'Re: What to do with damaged root fllesystem (opensuse leap 42.2)'

[prev in list] [next in list] [prev in thread] [next in thread] 

List:       linux-btrfs
Subject:    Re: What to do with damaged root fllesystem (opensuse leap 42.2)
From:       Duncan <1i5t5.duncan () cox ! net>
Date:       2018-10-05 9:17:32
Message-ID: pan$7d1b$960e48ab$8c11d075$52585620 () cox ! net
[Download RAW message or body]

Beat Meier posted on Wed, 03 Oct 2018 16:20:14 -0300 as excerpted:

> Hello
> 
> I'm using btrfs on opensuse leap 42.2.
> 
> This days I had a power loss and system does not mount anymore root
> filesystem with subvolumes.
> 
> My original problem in dmesg was skinny extents and space cache
> generation (...) does not match inode (...) errors.

Those are not a big deal and should be dealt with automatically, at least 
on a reasonably current kernel, so there either were other problems or 
you were using an old kernel (not being on opensuse I haven't a clue from 
the leap number what the kernel is, but at least the 4.12 kernel below is 
both a bit old and not a mainstream LTS kernel, as those were 4.14 and 
4.9).

> After investiagting a little bit I did the following commands, which
> already told me was an error...
> 
> btrfsck /dev/sdc18
> 
> several times

OK, plain btrfsck (aka btrfs check) is normally read-only, reporting 
problems but not attempting to fix them, unless --repair or one of the 
other options (--init-csum-tree, etc) was used, and that's not 
recommended until after checking with the list as it only knows how to 
fix some things and can cause further damage for others.

Assuming you didn't try repair mode at this point, why would you run it 
several times, as that does nothing but report the same problems several 
times?  And if you did try repair mode, who told you to do so and why?

> After that
> 
> btrfs rescue zero-log

Again, that's a fix for specific problems and should only be run after 
checking with the list.

> And at least
> 
> btrfs check --repair

As above, this should only be run after checking with the list, and with 
the knowledge that if it doesn't fix the problem, it might actually make 
it worse, so best to try to scrap what you can off the filesystem using a 
read-only mount if possible, or btrfs restore, /before/ trying it.

• **Given instruction 1**:
Reproduce the listing below with "scientific name" replaced by "species" and leave everything else unchanged. Leave the pictures out of your answer.

• **Data for this task**:

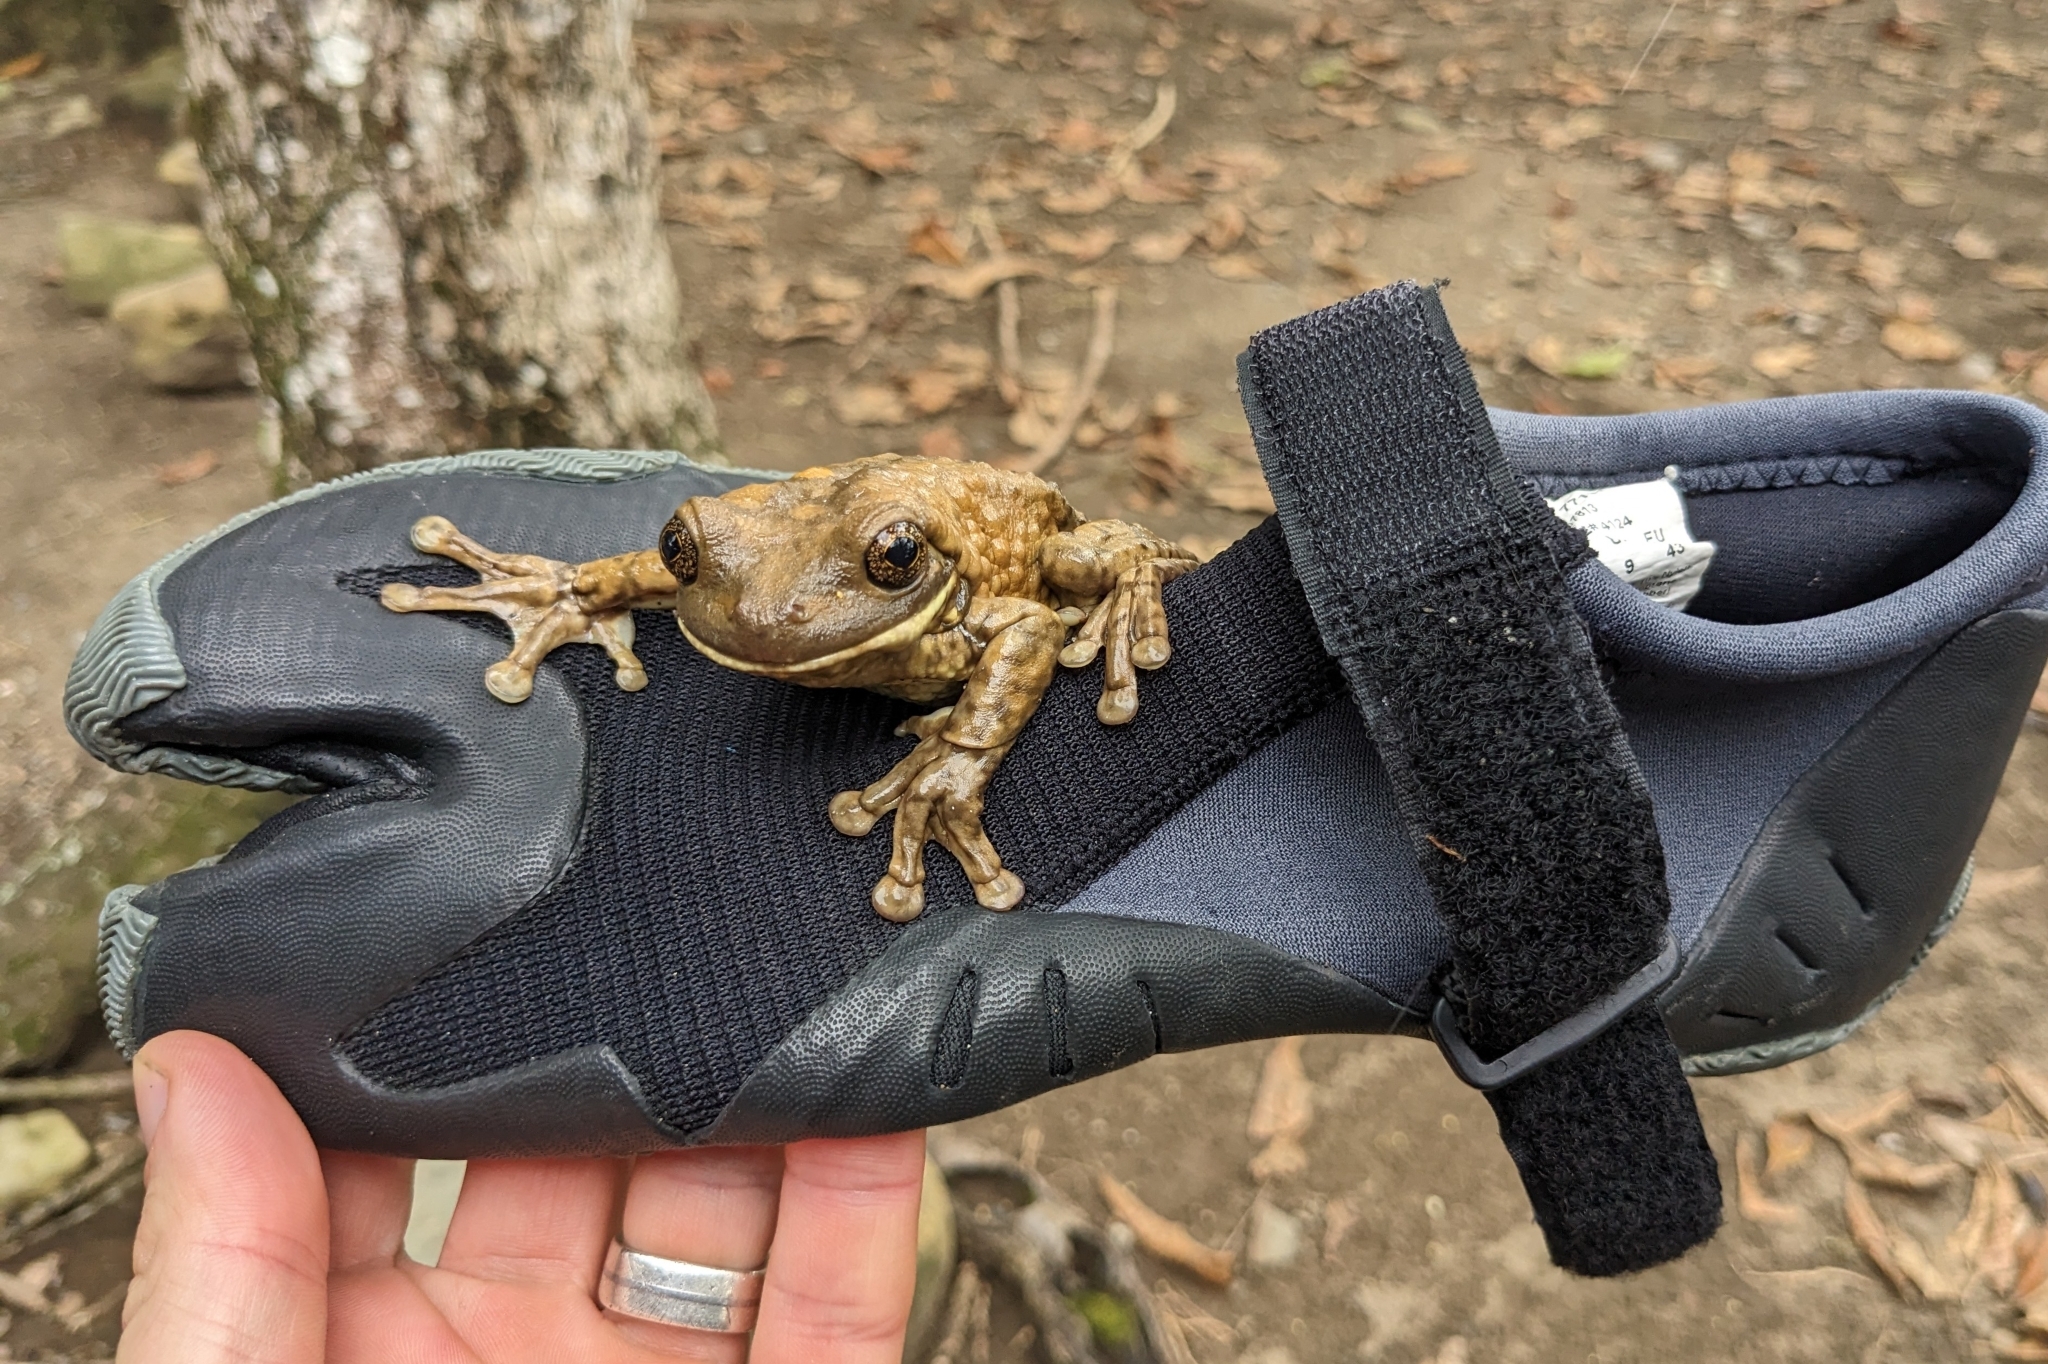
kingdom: Animalia
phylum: Chordata
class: Amphibia
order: Anura
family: Hylidae
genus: Trachycephalus
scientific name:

• **Given instruction 2**:
Do these statements agree with the btrfs mailing list reply? Answer yes or no for each and quote the words from the reply that decide it.
(a) Plain btrfsck is normally read-only.
(b) The 4.12 kernel is a mainstream LTS kernel.
(c) btrfs rescue zero-log can safely be run before checking with the list.

• **Finished answer 1**:
kingdom: Animalia
phylum: Chordata
class: Amphibia
order: Anura
family: Hylidae
genus: Trachycephalus
species:

• **Finished answer 2**:
(a) Yes: "plain btrfsck (aka btrfs check) is normally read-only"
(b) No: "the 4.12 kernel below is both a bit old and not a mainstream LTS kernel"
(c) No: "that's a fix for specific problems and should only be run after checking with the list"